### Assigned task
Note each line in the data holding the string "Adhesive" and report it.

+++ Data section +++

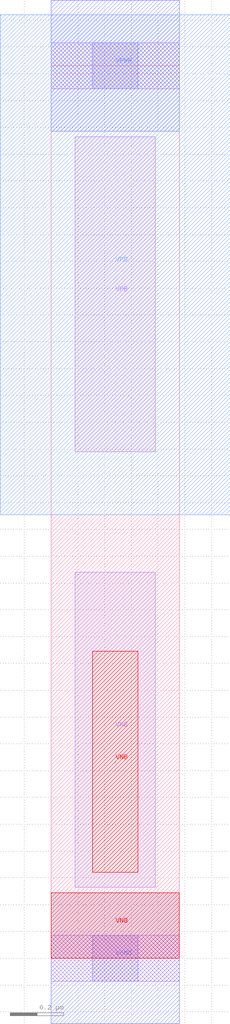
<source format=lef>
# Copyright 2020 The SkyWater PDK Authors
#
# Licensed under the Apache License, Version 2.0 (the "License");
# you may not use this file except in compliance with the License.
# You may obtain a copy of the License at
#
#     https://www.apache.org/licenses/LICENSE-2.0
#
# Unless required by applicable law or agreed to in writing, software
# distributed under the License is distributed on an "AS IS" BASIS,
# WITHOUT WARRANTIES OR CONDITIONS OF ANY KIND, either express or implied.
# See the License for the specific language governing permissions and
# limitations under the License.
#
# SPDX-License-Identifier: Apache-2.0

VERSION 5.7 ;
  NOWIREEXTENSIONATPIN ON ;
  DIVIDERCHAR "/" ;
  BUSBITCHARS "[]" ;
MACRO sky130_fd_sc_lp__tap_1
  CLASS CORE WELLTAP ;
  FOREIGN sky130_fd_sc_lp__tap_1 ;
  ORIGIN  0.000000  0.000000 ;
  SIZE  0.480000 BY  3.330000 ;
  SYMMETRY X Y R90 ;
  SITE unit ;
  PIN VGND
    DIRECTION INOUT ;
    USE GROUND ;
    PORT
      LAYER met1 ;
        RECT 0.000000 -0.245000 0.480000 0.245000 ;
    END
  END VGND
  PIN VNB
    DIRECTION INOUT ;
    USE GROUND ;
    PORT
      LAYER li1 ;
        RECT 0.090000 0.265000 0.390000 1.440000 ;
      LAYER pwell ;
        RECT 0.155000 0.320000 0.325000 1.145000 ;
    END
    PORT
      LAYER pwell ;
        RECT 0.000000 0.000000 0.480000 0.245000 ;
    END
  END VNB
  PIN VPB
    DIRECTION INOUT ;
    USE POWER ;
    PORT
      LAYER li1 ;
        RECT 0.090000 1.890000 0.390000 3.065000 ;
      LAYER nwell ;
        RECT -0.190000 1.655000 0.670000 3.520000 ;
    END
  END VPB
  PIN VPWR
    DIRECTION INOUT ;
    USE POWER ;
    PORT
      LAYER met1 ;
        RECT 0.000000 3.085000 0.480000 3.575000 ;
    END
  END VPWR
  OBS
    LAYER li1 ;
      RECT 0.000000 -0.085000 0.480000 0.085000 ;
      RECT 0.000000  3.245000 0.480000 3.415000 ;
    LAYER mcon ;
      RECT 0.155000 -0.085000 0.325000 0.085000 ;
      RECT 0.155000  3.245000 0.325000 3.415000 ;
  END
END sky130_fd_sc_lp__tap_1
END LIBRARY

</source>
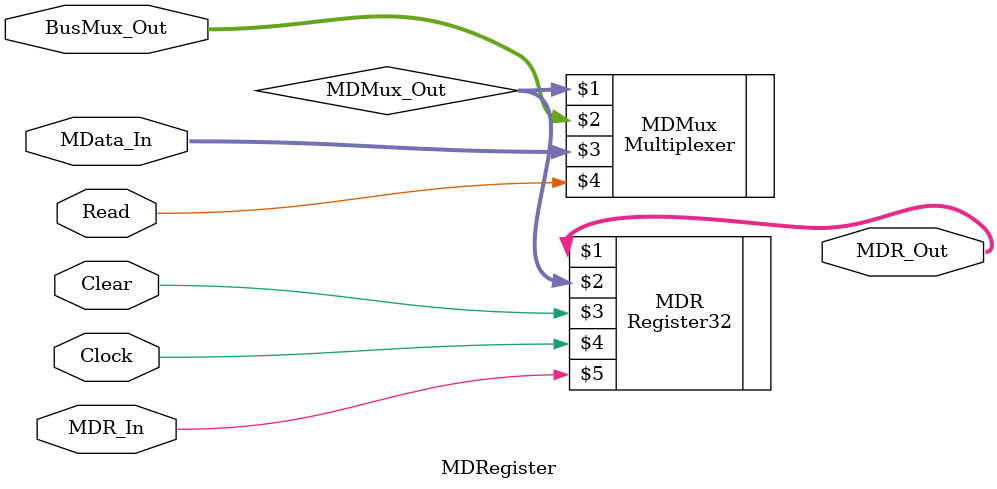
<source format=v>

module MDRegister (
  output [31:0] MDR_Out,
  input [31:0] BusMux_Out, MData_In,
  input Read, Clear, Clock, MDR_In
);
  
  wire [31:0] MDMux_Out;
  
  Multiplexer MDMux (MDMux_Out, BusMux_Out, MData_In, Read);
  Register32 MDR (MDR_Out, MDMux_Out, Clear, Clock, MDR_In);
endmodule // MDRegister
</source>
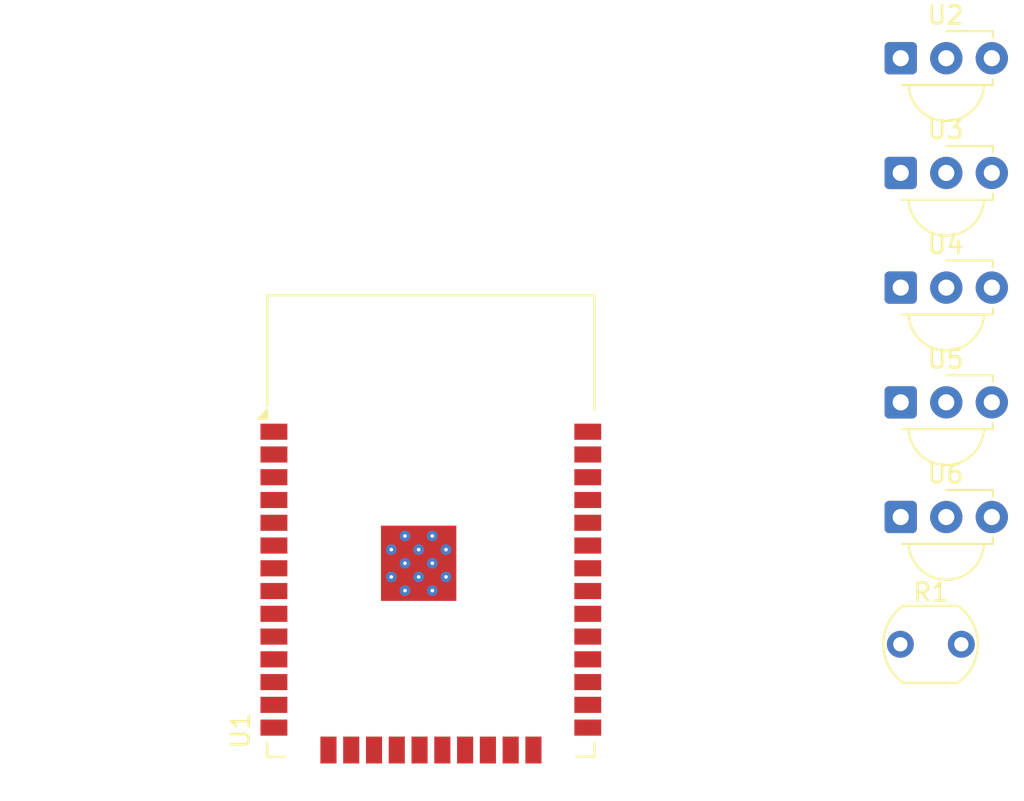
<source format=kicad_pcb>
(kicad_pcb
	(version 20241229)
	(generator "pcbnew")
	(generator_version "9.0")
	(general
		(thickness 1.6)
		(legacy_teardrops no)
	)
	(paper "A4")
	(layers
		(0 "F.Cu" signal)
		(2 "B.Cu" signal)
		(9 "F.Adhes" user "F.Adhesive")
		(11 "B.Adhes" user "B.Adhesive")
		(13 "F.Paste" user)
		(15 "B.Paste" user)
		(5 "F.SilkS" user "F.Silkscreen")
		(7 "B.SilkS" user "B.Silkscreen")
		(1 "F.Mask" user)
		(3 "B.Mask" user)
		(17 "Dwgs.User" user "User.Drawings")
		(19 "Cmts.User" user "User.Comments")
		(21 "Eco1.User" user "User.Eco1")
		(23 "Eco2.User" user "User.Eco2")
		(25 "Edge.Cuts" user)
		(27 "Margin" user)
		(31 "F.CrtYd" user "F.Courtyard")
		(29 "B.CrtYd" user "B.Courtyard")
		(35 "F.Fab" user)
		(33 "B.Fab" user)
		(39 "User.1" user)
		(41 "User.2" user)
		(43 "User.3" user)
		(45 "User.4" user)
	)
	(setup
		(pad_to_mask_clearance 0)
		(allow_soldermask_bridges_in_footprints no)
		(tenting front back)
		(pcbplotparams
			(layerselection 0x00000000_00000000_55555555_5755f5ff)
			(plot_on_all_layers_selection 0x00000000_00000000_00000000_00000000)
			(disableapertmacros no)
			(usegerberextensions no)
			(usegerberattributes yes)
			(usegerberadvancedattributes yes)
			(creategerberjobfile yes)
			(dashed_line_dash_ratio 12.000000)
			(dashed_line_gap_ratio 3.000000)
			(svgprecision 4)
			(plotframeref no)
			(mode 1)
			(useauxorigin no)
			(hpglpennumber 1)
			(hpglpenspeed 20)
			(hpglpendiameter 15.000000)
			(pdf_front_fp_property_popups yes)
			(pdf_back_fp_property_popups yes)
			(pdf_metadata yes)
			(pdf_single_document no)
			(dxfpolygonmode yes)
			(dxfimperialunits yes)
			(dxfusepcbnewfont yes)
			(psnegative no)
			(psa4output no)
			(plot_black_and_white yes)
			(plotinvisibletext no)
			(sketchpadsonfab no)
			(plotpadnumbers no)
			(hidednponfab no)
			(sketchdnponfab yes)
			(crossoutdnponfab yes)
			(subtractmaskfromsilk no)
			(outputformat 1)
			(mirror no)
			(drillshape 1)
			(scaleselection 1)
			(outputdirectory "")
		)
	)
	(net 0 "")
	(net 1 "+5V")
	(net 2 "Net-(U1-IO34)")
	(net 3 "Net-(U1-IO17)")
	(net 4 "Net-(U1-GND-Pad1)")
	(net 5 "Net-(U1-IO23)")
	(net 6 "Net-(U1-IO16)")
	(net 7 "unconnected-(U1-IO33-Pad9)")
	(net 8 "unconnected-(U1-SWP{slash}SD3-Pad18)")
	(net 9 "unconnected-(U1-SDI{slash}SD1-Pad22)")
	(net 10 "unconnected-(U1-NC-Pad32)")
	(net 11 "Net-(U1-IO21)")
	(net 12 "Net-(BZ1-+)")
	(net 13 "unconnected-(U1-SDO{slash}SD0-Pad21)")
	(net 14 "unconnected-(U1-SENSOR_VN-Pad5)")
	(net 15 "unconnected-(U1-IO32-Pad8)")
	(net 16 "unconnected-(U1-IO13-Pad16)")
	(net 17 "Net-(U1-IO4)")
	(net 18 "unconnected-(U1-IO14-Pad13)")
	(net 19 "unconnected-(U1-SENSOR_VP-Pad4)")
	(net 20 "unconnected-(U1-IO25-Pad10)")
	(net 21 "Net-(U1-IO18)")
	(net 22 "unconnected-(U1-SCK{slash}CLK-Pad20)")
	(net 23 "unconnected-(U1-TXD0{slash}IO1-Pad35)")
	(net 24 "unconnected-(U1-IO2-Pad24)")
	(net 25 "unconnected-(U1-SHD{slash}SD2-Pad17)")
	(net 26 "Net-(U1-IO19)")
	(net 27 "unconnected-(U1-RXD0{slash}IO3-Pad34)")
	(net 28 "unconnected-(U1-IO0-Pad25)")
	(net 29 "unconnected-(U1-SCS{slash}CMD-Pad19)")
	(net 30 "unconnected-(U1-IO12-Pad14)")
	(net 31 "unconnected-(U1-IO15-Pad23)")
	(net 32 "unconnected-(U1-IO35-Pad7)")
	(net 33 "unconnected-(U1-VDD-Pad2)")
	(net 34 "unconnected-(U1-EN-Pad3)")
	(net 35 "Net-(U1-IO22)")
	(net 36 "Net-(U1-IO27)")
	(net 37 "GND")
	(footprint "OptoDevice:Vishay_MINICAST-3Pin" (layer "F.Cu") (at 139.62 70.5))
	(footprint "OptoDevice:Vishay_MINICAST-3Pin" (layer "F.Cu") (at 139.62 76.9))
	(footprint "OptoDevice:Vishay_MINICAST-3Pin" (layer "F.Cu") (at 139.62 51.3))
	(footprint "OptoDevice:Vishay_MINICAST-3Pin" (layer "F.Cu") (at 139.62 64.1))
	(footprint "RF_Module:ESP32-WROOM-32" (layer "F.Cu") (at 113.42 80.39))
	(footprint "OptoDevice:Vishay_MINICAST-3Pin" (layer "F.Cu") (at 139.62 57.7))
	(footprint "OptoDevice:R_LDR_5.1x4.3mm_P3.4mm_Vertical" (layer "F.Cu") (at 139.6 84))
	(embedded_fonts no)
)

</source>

+++

### Result of the task
		(9 "F.Adhes" user "F.Adhesive")
		(11 "B.Adhes" user "B.Adhesive")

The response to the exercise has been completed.